● WHAT IS BEING ASKED:
The lines to repeat are those below from the one containing "This repository host" down to the one containing "# General structure of the codes", both included; reproduce them exactly and nothing else.

● DATA SUPPLIED:

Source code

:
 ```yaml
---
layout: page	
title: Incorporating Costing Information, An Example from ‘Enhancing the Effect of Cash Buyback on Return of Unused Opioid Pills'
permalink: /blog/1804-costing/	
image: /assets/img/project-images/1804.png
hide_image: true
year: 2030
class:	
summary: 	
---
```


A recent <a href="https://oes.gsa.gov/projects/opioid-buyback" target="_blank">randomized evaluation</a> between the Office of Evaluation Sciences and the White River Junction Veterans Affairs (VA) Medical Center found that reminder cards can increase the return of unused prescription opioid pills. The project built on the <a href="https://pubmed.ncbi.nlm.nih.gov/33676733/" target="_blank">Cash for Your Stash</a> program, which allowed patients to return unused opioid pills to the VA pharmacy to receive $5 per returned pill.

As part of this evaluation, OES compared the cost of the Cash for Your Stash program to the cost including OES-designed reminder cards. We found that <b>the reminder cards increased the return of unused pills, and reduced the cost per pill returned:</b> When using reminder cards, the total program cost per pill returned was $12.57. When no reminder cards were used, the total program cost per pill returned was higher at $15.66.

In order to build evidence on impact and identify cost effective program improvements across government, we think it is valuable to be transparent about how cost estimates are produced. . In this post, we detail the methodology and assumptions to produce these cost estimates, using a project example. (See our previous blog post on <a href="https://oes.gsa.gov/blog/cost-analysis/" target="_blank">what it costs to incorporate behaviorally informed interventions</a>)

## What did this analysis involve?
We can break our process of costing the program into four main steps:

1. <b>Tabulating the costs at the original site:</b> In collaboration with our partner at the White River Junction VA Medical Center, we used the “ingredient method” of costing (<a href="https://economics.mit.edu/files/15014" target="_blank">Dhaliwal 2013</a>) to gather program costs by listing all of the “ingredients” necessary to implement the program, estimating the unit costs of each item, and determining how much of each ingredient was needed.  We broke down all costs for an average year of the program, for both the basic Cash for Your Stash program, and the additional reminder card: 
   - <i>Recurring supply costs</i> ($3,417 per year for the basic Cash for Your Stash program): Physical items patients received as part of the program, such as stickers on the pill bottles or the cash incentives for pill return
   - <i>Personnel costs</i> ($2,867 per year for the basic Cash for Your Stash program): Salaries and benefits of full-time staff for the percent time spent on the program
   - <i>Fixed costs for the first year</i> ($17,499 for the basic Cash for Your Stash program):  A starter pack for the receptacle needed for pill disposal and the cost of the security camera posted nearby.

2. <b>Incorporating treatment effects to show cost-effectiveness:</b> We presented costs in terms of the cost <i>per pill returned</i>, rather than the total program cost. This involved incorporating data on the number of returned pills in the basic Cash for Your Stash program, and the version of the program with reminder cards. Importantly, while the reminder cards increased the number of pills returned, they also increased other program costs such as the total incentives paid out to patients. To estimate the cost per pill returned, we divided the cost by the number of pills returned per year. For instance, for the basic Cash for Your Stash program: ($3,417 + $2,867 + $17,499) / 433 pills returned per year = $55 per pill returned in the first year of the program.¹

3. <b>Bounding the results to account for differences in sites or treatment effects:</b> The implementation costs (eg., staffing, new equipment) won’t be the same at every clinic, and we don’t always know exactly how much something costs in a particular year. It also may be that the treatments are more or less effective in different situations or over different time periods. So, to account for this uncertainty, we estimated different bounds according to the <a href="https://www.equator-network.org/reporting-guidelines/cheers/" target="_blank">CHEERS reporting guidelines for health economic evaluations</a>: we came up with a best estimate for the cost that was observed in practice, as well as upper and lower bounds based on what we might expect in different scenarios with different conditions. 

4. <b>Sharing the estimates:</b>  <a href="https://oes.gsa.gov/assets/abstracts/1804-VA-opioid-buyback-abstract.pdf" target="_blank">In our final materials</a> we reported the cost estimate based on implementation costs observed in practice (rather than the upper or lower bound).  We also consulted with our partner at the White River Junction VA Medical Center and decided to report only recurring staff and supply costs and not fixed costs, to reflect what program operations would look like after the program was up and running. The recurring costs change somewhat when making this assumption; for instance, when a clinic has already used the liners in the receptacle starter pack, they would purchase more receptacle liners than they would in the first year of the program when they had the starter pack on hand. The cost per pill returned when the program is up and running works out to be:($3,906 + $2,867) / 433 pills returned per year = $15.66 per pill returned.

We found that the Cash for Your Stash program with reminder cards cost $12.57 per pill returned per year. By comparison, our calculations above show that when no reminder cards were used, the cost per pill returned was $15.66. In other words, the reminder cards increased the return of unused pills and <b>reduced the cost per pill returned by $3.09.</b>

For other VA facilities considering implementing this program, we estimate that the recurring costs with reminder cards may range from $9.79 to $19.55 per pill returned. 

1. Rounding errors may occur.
* * *
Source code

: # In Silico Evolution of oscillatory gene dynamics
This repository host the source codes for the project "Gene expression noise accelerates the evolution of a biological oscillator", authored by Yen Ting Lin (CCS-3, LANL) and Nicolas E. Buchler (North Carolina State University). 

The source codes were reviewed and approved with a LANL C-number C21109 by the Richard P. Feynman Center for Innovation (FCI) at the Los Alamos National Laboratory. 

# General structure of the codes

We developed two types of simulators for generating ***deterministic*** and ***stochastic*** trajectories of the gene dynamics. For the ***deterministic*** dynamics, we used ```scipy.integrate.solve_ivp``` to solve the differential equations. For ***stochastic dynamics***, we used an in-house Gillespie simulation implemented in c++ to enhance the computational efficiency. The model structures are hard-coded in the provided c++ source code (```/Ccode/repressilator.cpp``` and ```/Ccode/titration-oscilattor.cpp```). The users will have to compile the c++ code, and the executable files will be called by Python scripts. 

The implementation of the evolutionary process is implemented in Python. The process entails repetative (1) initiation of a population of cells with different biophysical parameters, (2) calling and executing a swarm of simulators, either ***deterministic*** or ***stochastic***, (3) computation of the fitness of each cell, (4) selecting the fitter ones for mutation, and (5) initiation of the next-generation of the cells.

● RESPONSE FOR THIS EXERCISE:
This repository host the source codes for the project "Gene expression noise accelerates the evolution of a biological oscillator", authored by Yen Ting Lin (CCS-3, LANL) and Nicolas E. Buchler (North Carolina State University). 

The source codes were reviewed and approved with a LANL C-number C21109 by the Richard P. Feynman Center for Innovation (FCI) at the Los Alamos National Laboratory. 

# General structure of the codes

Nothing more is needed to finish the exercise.